Nella storia sono comprese più generazioni: quale ritratto sociale ne esce?

«È un film su tre generazioni: il padre di Bravo, Richie, sua figlia. Richie rappresenta una tipologia di uomo in via di estinzione. Ciò tuttavia non vuol dire che le persone stiano diventando migliori. La nuova generazione, quella di sua figlia, rappresenta le richieste che ogni nuova età rivolge ai propri genitori: non replicare la loro vita, ma seguire altre priorità, altre visioni e oggi ne esistono molte più di quante ne possiamo immaginare.
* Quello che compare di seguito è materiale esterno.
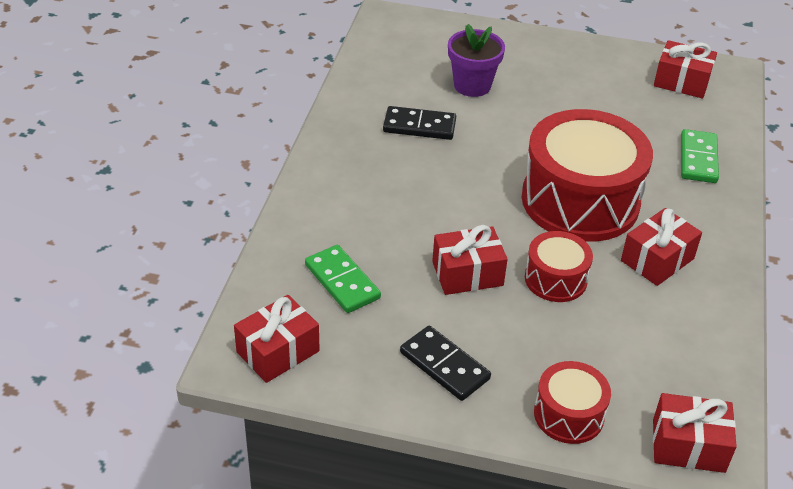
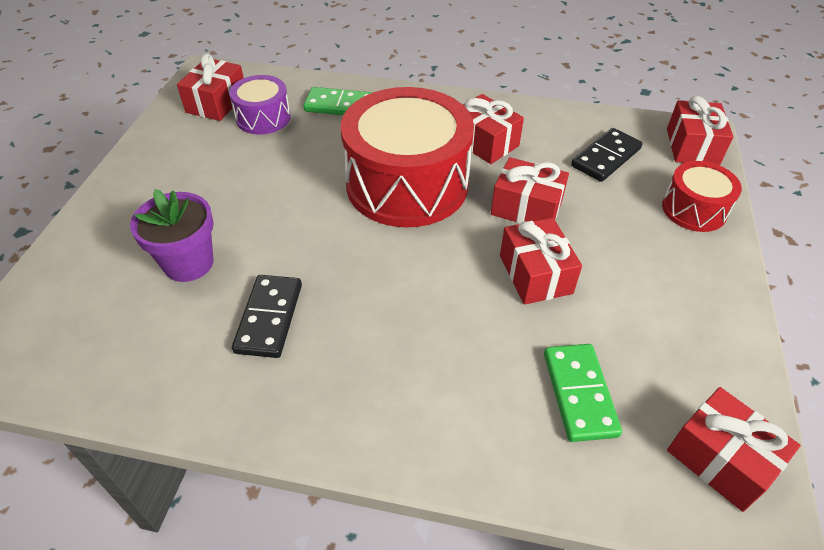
camera: 90 degrees left, 5 degrees up
(342, 281) = (579, 394): green domino -> green domino turned 60 degrees counterclockwise
(444, 365) = (674, 294): black domino -> black domino (605, 157)
(555, 279) = (526, 208): red drum -> red gift
(664, 111) = (263, 118): none -> purple drum

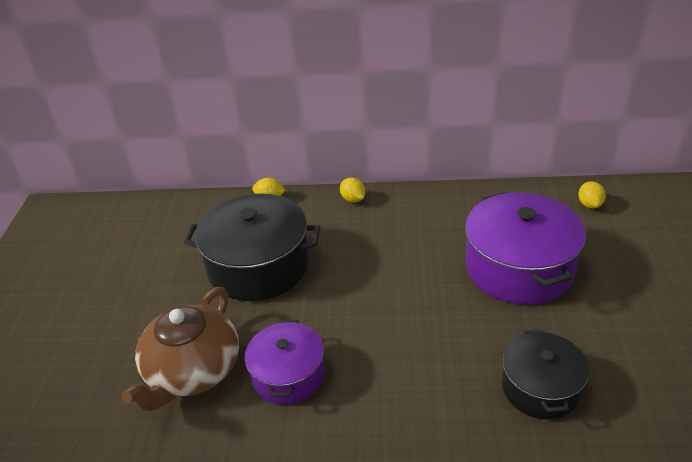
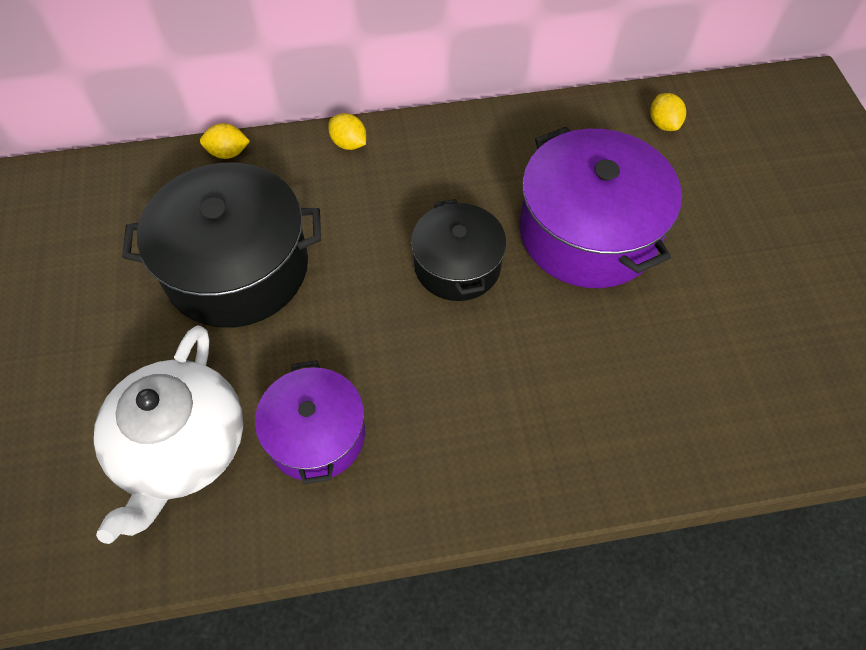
camera: 15 degrees left, 20 degrees up
(192, 371) = (181, 448): brown teapot -> white teapot
(540, 388) = (640, 406): black pot -> black pot (457, 265)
Il fidanzato arabo della figlia è anche lui una rappresentazione del mondo: con lui ho voluto mostrare che i cosiddetti stranieri, rifugiati o migranti, sono presenti, ma non hanno voce».

Molti sono rimasti scandalizzati o sorpresi da come lei rappresenta le fan di Richie: donne più anziane di lui che attendono di sfruttarne le prestazioni erotiche, piene di desiderio.

«Le fan femminili di una certa età hanno accompagnato la figura di Richie Bravo dalla sua nascita: sognano il loro idolo e ne hanno desiderio.

Chi attacca questo elemento del film non ha capito nulla delle persone: la vita non è ciò che i moralisti pensano che sia. Non esiste un modello o uno stampo per le persone. Esistono persone con le proprie possibilità e capacità e con i propri abissi».